WITH _target_table AS 
(
  SELECT *
  FROM target_table
),
start_date AS
(
  SELECT DAY::DATE AS dt
  FROM _target_table
  ORDER BY 1 ASC LIMIT 1
),
end_date AS
(
  SELECT DAY::DATE AS dt
  FROM _target_table
  ORDER BY 1 DESC LIMIT 1
),
date_span AS
(
  SELECT datediff('day', 
           (SELECT * FROM start_date), 
           (SELECT * FROM end_date))
  FROM start_date
),
date_ranger AS
(
  SELECT ((SELECT * FROM start_date) + rn)::DATE AS dt
  FROM (SELECT ROW_NUMBER() OVER (PARTITION BY 1) AS rn
        FROM a_very_large_table)
  WHERE rn <= (SELECT * FROM date_span)
  ORDER BY dt ASC
)
SELECT date_ranger.dt,
       CASE
         WHEN b.dt IS NULL THEN FALSE
         ELSE TRUE
       END AS available_in_target_table
FROM (SELECT DAY::DATE AS dt
      FROM _target_table
      GROUP BY 1
      ORDER BY 1 DESC) b
  RIGHT JOIN date_ranger ON b.dt = date_ranger.dt
ORDER BY dt ASC;

There is nothing fancy going on, even if it may look like there is. I use common table expressions to simplify the final result and be able to name things.

Alias the input table as CTE _target_table.
First get the initial date (CTE start_date).
Then get the end date (CTE end_date).
Get the date difference from these two, CTE date_span. If you have different frequency, change the frequency in datediff.
The meat and potatoes is the CTE date_ranger, which uses a_very_large_table’s row counts to generate a valid span from start_date to end_date.
Finally, RIGHT (or LEFT, that’s up to your preference) join the target table with the date_ranger to find the gaps (NULLs)

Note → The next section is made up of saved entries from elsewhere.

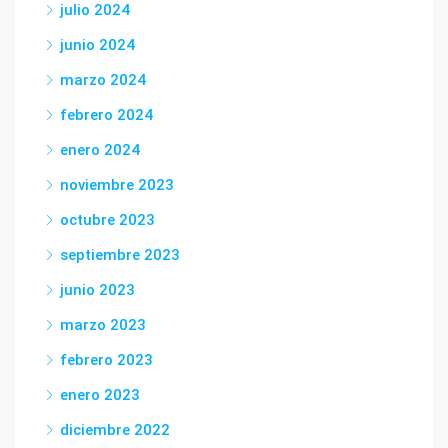
julio 2024
junio 2024
marzo 2024
febrero 2024
enero 2024
noviembre 2023
octubre 2023
septiembre 2023
junio 2023
marzo 2023
febrero 2023
enero 2023
diciembre 2022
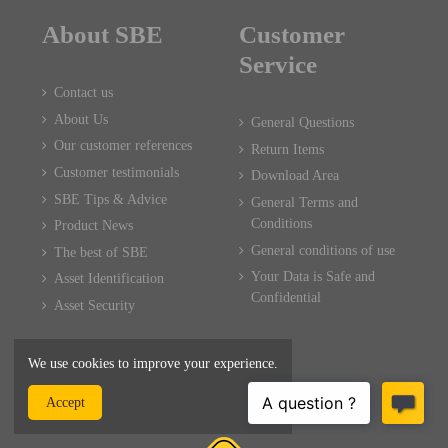
About SBE
Customer
Service
Contact us
About Us
General Questions
Our customer references
Return Items
Customer testimonials
Download Area
SBE Tips & Advice
General Terms and
Conditions
Product News
General conditions of use
The best of SBE
Your Data is Safe and
Asset Identification
Confidential
Asset Security
We use cookies to improve your experience.
Accept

It’s not super-hard, but it’s kind of good to have it in a good copy-pastable way.

Be careful with CTEs in Redshift

Even though CTEs are very handy to make SQL look readable, I have found some cases where the query planner in Redshift did not optimise a query in a CTE, whereas an embedded query was optimized.

I recommend you use CREATE TEMP TABLE AS (SELECT …) and compare run times and query plans with the same as a CTE: it is relatively easy to go from one to the other, readability can be similar enough, but runtime could be very different.